■ **Your assignment**
Report each line that contains the string "inherit".

■ **Records from a collection**
____

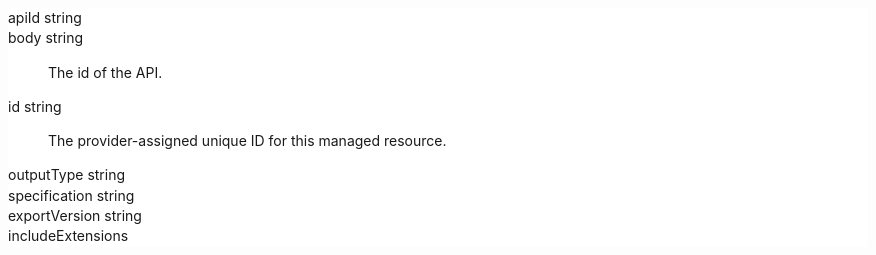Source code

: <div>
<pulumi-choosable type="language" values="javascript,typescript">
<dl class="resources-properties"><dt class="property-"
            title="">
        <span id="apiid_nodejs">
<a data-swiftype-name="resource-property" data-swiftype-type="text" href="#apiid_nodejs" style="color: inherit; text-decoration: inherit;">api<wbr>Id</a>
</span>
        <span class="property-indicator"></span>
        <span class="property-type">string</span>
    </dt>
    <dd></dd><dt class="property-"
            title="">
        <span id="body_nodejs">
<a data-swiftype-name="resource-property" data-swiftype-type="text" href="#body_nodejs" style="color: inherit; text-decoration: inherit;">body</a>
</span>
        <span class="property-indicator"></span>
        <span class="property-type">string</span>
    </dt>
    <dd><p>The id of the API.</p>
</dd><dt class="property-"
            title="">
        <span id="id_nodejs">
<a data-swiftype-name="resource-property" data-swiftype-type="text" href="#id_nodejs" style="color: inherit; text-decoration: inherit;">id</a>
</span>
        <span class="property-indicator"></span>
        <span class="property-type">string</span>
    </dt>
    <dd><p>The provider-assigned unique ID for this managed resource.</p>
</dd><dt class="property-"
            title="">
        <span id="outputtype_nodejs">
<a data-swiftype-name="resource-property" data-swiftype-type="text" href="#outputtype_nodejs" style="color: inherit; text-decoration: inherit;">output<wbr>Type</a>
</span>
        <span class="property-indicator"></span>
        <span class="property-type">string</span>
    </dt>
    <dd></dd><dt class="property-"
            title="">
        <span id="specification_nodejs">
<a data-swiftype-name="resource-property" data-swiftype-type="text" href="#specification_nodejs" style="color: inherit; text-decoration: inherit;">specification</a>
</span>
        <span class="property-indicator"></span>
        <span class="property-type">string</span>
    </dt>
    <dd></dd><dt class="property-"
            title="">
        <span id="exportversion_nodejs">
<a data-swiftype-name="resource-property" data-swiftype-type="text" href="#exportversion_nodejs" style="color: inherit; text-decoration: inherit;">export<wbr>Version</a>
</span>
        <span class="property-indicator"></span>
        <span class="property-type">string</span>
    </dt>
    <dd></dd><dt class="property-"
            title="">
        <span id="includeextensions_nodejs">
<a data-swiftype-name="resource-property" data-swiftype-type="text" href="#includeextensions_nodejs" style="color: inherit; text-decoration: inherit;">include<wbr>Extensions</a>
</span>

____

■ **Response for this exercise**
<a data-swiftype-name="resource-property" data-swiftype-type="text" href="#apiid_nodejs" style="color: inherit; text-decoration: inherit;">api<wbr>Id</a>
<a data-swiftype-name="resource-property" data-swiftype-type="text" href="#body_nodejs" style="color: inherit; text-decoration: inherit;">body</a>
<a data-swiftype-name="resource-property" data-swiftype-type="text" href="#id_nodejs" style="color: inherit; text-decoration: inherit;">id</a>
<a data-swiftype-name="resource-property" data-swiftype-type="text" href="#outputtype_nodejs" style="color: inherit; text-decoration: inherit;">output<wbr>Type</a>
<a data-swiftype-name="resource-property" data-swiftype-type="text" href="#specification_nodejs" style="color: inherit; text-decoration: inherit;">specification</a>
<a data-swiftype-name="resource-property" data-swiftype-type="text" href="#exportversion_nodejs" style="color: inherit; text-decoration: inherit;">export<wbr>Version</a>
<a data-swiftype-name="resource-property" data-swiftype-type="text" href="#includeextensions_nodejs" style="color: inherit; text-decoration: inherit;">include<wbr>Extensions</a>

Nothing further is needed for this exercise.